Les demandes d’expertise graphologique formées respectivement par [23] et les consorts [A] portant d’une part sur le testament olographe du 9 mai 1999 et la signature apposée sur sa version dactylographiée ainsi que sur la « déclaration irrévocable » du 22 mai 1988 et l’enveloppe qui les contenait et d’autre part sur le « testament de 1998, la signature du testament de 1997 et celle du testament authentique » tendant en réalité à dénier l’écriture de la défunte (voire des témoins) et constituent ainsi des demandes de vérification d’écriture incidente.
Ces demandes qui relèvent donc des pouvoirs du tribunal au fond et excèdent les pouvoirs du juge de la mise en état seront déclarées irrecevables.

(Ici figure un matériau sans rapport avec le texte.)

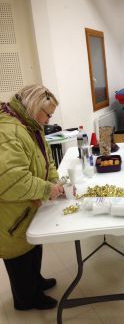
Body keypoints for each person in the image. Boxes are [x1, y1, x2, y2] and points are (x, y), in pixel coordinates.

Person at [0, 85, 64, 310]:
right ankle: (26, 300)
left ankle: (35, 282)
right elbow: (11, 181)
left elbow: (46, 160)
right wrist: (47, 189)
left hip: (27, 208)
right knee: (19, 259)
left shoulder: (29, 126)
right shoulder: (8, 131)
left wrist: (55, 181)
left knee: (32, 250)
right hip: (11, 214)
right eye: (47, 114)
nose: (48, 120)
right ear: (34, 106)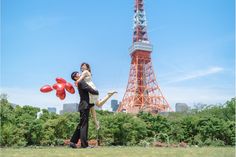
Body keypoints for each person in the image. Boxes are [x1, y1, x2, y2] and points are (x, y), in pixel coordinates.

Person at [75, 63, 117, 129]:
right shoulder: (87, 73)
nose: (82, 67)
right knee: (97, 105)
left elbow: (80, 80)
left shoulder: (85, 72)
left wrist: (76, 82)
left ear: (87, 68)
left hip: (90, 90)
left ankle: (96, 122)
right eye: (82, 66)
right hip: (92, 89)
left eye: (84, 66)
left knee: (92, 107)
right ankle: (109, 95)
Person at [69, 71, 99, 148]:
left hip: (83, 106)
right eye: (78, 74)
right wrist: (96, 92)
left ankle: (73, 142)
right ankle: (84, 145)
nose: (80, 74)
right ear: (75, 77)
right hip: (84, 106)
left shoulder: (80, 82)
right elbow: (89, 89)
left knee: (81, 125)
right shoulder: (81, 82)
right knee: (84, 125)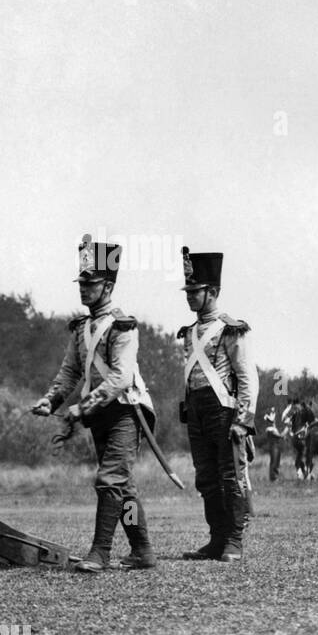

Sur les demandes accessoires
[23] sera condamnée aux dépens du présent incident et à verser aux consorts [A] pris ensemble la somme de 1.000 euros sur le fondement de l’article 700 du code de procédure civile.
PAR CES MOTIFS
Nous Claire Israel, juge de la mise en état, statuant publiquement par mise à disposition au greffe, par ordonnance contradictoire, susceptible de recours,
Rejetons la fin de non-recevoir tirée de la prescription soulevée par [23],
Déclarons recevable l’action en pétition d’hérédité exercée par Mme [Z] [F] [B], M. [D] [A], Mme [N] [A], M. [M] [A], M. [J] [A] et Mme [E] [A],
Déclarons irrecevables les demandes d’expertise graphologique constituant des demandes de vérification d’écriture,
Renvoyons à l’audience de mise en état du 12 mai 2025 à 13h30 avec injonction de conclure au fond en défense pour [23], à défaut clôture,
Condamnons [23] aux dépens du présent incident,
Condamnons [23] à payer à Mme [Z] [F] [B], M. [D] [A], Mme [N] [A], M. [M] [A], M. [J] [A] et Mme [E] [A] pris ensemble la somme de 1 000 euros au titre des dispositions de l’article 700 du code de procédure civile.